Designing Counseling Services with an Awareness of Discrimination

As a counselor, sensitivity to diversity is essential: Counseling cannot take place without considering an individual’s circumstances, experiences, opportunities, and needs. A sensitive approach to people of different ages, genders, social or cultural backgrounds and upbringings, appearances, religions, and worldviews is a prerequisite for respectful and thoughtful counseling. Therefore, developing intercultural competence is a fundamental requirement for counselors.

To address any experiences of discrimination that those seeking advice may have had, it helps to structure the counseling session in a way that is sensitive to discrimination. This includes, for example, understanding the principles of gender-sensitive counseling, presenting career fields in a gender-neutral manner, reflecting on gender stereotypes, and addressing the balance between family and career.
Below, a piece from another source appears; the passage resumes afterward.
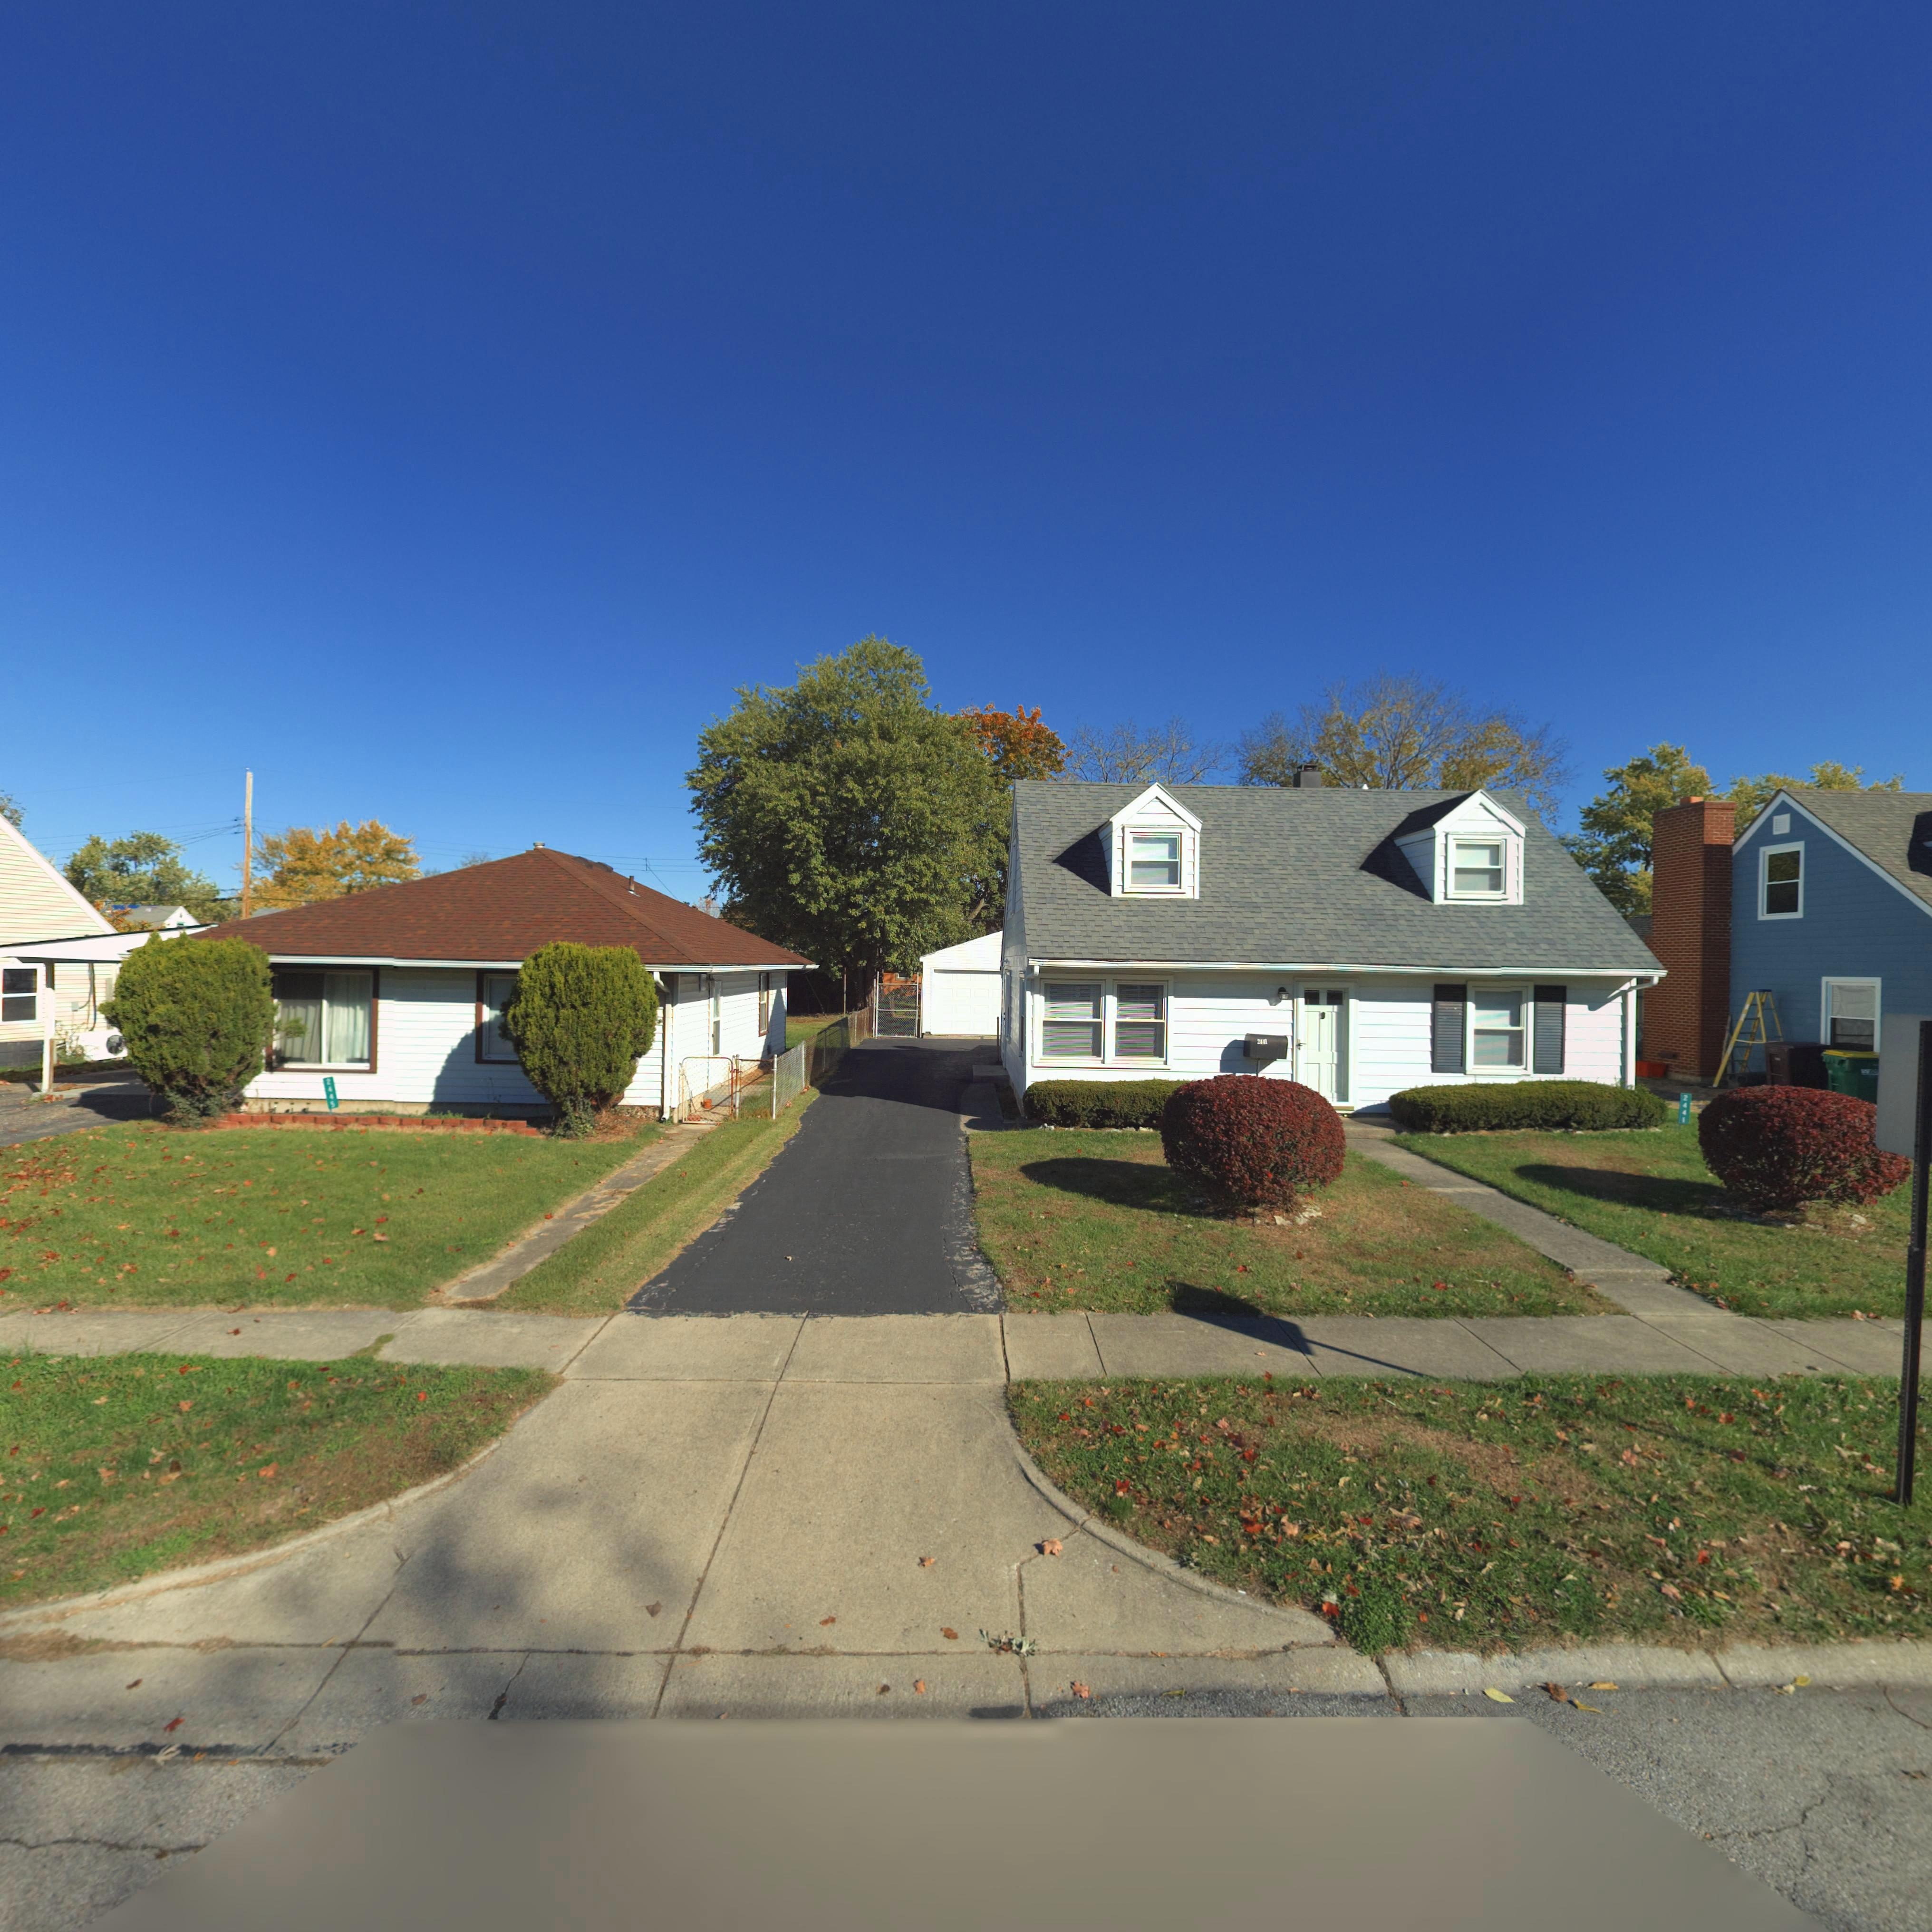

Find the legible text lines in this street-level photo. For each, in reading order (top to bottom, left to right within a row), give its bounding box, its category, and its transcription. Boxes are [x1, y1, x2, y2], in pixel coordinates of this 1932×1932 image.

[1256, 1038, 1268, 1045] StreetNumber: 2441
[325, 1077, 336, 1109] StreetNumber: 2445
[1681, 1094, 1689, 1123] StreetNumber: 2441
To this end, it is worthwhile to familiarize yourself with the General Equal Treatment Act, which you can find on the website of the Anti-Discrimination Agency, as well as the handbook “Legal Protection Against Discrimination, which provides information on legal foundations and possible courses of action.

Migration-sensitive counseling requires counselors to understand that those seeking advice have had specific, often negative experiences due to their migration history. The publication “Where Are You Actually From? Experiences of Discrimination and Phenotypic Differences in Germany” by the Expert Council of German Foundations for Integration and Migration outlines immigrants’ subjective perceptions of discrimination. The policy brief thus provides counselors with insight into the experiences of migrants. It demonstrates how a person’s phenotypic appearance is linked to their experiences of discrimination. For example, people who are perceived as having a foreign background based on their appearance are more frequently affected by discrimination than others. The report also examines differences between groups based on country of origin and among members of different religious communities.